---- Extracted entries
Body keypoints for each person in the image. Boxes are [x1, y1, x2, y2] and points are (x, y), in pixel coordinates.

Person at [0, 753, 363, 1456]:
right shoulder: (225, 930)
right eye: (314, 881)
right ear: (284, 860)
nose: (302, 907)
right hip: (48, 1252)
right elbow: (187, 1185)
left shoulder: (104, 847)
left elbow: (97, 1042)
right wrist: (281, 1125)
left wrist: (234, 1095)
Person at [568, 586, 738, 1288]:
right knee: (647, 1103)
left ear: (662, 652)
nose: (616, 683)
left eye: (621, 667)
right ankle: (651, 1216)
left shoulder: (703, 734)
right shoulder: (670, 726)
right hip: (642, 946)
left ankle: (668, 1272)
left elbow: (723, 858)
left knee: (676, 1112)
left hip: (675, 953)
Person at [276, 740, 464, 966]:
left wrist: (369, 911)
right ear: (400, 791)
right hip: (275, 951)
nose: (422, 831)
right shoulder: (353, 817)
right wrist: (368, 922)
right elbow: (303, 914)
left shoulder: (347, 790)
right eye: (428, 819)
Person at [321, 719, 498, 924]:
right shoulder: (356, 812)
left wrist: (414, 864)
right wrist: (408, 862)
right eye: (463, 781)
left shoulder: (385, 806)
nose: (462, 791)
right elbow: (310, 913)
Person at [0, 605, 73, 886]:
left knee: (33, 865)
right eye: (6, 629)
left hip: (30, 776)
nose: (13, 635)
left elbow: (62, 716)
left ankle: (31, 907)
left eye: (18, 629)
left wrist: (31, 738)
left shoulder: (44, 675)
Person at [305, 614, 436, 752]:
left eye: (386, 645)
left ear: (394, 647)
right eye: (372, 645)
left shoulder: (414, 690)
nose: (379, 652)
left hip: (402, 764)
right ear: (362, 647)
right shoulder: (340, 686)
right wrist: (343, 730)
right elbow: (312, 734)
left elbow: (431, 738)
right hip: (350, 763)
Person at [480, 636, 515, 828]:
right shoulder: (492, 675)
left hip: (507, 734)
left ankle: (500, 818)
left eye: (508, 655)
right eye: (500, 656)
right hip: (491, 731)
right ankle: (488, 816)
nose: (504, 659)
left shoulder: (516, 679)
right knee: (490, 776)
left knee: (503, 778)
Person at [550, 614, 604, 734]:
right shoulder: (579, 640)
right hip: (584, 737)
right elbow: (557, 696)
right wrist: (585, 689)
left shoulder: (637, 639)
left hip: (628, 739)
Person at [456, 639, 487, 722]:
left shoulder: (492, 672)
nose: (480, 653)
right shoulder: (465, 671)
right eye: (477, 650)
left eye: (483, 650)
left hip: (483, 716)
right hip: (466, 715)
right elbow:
--------
What to produce: Your task is to copy exactly, and only, the lines from the line with "right elbow: (303, 914)" through the last line of the entries, both included.

Solution:
right elbow: (303, 914)
left shoulder: (347, 790)
right eye: (428, 819)
Person at [321, 719, 498, 924]:
right shoulder: (356, 812)
left wrist: (414, 864)
right wrist: (408, 862)
right eye: (463, 781)
left shoulder: (385, 806)
nose: (462, 791)
right elbow: (310, 913)
Person at [0, 605, 73, 886]:
left knee: (33, 865)
right eye: (6, 629)
left hip: (30, 776)
nose: (13, 635)
left elbow: (62, 716)
left ankle: (31, 907)
left eye: (18, 629)
left wrist: (31, 738)
left shoulder: (44, 675)
Person at [305, 614, 436, 752]:
left eye: (386, 645)
left ear: (394, 647)
right eye: (372, 645)
left shoulder: (414, 690)
nose: (379, 652)
left hip: (402, 764)
right ear: (362, 647)
right shoulder: (340, 686)
right wrist: (343, 730)
right elbow: (312, 734)
left elbow: (431, 738)
right hip: (350, 763)
Person at [480, 636, 515, 828]:
right shoulder: (492, 675)
left hip: (507, 734)
left ankle: (500, 818)
left eye: (508, 655)
right eye: (500, 656)
right hip: (491, 731)
right ankle: (488, 816)
nose: (504, 659)
left shoulder: (516, 679)
right knee: (490, 776)
left knee: (503, 778)
Person at [550, 614, 604, 734]:
right shoulder: (579, 640)
right hip: (584, 737)
right elbow: (557, 696)
right wrist: (585, 689)
left shoulder: (637, 639)
left hip: (628, 739)
Person at [456, 639, 487, 722]:
left shoulder: (492, 672)
nose: (480, 653)
right shoulder: (465, 671)
right eye: (477, 650)
left eye: (483, 650)
left hip: (483, 716)
right hip: (466, 715)
right elbow:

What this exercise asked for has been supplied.